Parole e rappresentazioni inadeguate
Queste trasformazioni della popolazione scolastica straniera implicano almeno tre cambiamenti anche nella rappresentazione della scuola e degli insegnanti. In primo luogo, sarà sempre più “normale” essere un bambino che ha origini familiari collocate altrove, o tratti somatici diversi, ma che fa parte a pieno titolo dei bambini di Milano, Torino, Vicenza… Il linguaggio che usiamo per definire oggi chi è giuridicamente straniero dovrà guardare sempre più al futuro e sempre meno al passato. È ormai del tutto inadeguato continuare a definirli, per esempio, “alunni immigrati”, perché tali non sono, oppure “extracomunitari”.
In secondo luogo, l’avanzare della “seconda generazione” dovrebbe avere come conseguenza la riduzione del preoccupante ritardo scolastico e degli esiti negativi che connotano i cammini degli alunni stranieri. Finora è stato purtroppo quasi “normale” inserire un alunno non italofono arrivato dal Paese d’origine in una classe inferiore di uno o due anni rispetto alla sua età. Attualmente gli alunni non italiani in situazione di ritardo rappresentano più del 17,4% nella scuola primaria, quasi la metà dei frequentati nella secondaria di primo grado e più del 70% nelle superiori. Dovremo anche rivedere le nostre rappresentazioni degli alunni stranieri nei momenti cruciali delle decisioni e delle scelte (orientamento e formazione delle classi).
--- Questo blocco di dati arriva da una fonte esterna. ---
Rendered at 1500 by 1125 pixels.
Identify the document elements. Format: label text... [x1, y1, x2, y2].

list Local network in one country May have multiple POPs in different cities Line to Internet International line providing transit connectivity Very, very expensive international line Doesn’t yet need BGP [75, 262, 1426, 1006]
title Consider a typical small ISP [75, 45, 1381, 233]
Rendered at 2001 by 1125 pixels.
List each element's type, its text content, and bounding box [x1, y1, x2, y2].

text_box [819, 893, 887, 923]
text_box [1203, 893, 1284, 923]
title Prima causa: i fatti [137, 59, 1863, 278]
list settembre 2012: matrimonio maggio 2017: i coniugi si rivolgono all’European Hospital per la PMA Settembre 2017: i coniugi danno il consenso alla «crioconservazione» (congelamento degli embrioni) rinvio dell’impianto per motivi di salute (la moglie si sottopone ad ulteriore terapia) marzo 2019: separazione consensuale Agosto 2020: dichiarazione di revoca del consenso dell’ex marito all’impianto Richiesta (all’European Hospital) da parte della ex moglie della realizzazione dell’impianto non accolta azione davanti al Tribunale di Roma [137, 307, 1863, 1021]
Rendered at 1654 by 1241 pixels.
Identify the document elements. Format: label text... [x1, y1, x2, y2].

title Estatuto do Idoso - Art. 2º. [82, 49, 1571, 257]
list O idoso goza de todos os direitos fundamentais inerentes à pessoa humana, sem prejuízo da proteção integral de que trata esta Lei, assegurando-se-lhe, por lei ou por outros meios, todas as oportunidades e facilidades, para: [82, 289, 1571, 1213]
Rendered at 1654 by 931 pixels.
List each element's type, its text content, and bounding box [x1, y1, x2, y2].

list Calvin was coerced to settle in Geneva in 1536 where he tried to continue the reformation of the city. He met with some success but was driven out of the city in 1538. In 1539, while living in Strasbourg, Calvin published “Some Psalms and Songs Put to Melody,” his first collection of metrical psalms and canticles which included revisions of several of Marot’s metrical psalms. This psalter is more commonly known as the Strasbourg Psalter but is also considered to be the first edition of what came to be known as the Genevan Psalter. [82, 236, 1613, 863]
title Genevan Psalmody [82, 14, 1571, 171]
In terzo luogo, diventerà sempre più evidente la discrepanza tra l’importanza che noi diamo all’educazione alla cittadinanza e le difficoltà del nostro Paese a rispondere in maniera positiva alle domande di cittadinanza reale e concreta che provengono dai nuovi cittadini. Oggi chi nasce in Italia può diventare cittadino facendone richiesta al compimento dei diciotto anni, ma deve dimostrare di essere stato residente in Italia, per tutto il periodo, senza interruzioni. I bambini stranieri vivono quindi un tempo segnato dall’appartenenza/non appartenenza. E questa situazione non è positiva né per i futuri cittadini, né per le nostre comunità.